Edited by Claude Ménard and Elodie Bertrand
Chapter 17: Coase and Demsetz on property rights: the case of radio spectrum
Ronald Coase’s pioneering 1959 essay, ‘The Federal Communications Commission,’ presaged his seminal ‘The Problem of Social Cost,’ and was, in fact, my preferred version of it. In it, Coase worked through the problem of allocating an economic resource where natural borders were not obvious.
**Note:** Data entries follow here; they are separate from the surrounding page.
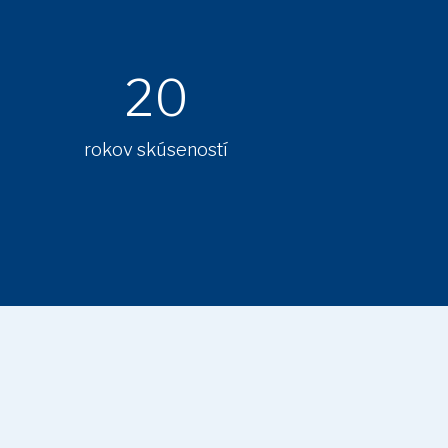
20
rokov skúseností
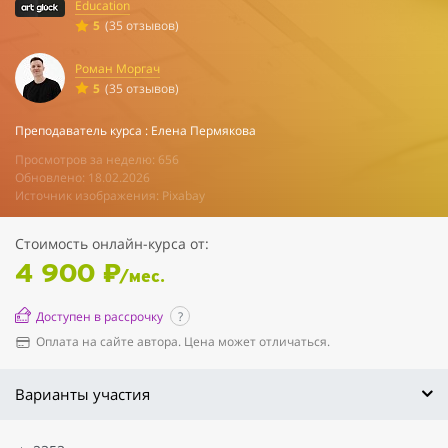
Education
5
(35 отзывов)
Роман Моргач
5
(35 отзывов)
Преподаватель курса : Елена Пермякова
Просмотров за неделю: 656
Обновлено: 18.02.2026
Источник изображения: Pixabay
Стоимость онлайн-курса от:
4 900 ₽
/мес.
Доступен в рассрочку
?
Оплата на сайте автора. Цена может отличаться.
Варианты участия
The resource was relatively new – radio spectrum was shown to be a productive input about 1895 – and mysterious. For decades it was called ‘the ether.’ It was soon realized that the emissions of one radio station could interfere with the reception of listeners to another. Conventional wisdom coalesced around the view that chaos, a ‘cacophony of competing voices,’ would ensue in broadcasting were radio transmissions not centrally managed. Coase recognized the claim, which mirrored ‘market failure’ arguments elsewhere. The private use of resources was said to result in endemic, counter-productive spillovers because decision makers did not fully account for the consequences of their actions. The response, crafted by economic theorists and adopted by policy makers, was either to adjust prices (with taxes or subsidies) to reflect externalities, or impose direct government regulation. These instruments augmented or replaced decentralized choices. Coase (1959) accepted that inefficiencies would ensue in wireless under anarchy. But he grasped the limitations of that empirical reality, which simply implied scarcity. Orderly resource rationing was essential. Coase saw central control to be one means to that end, but also saw that there were others. In particular, private property rights in frequencies could be defined and then assigned to private agents.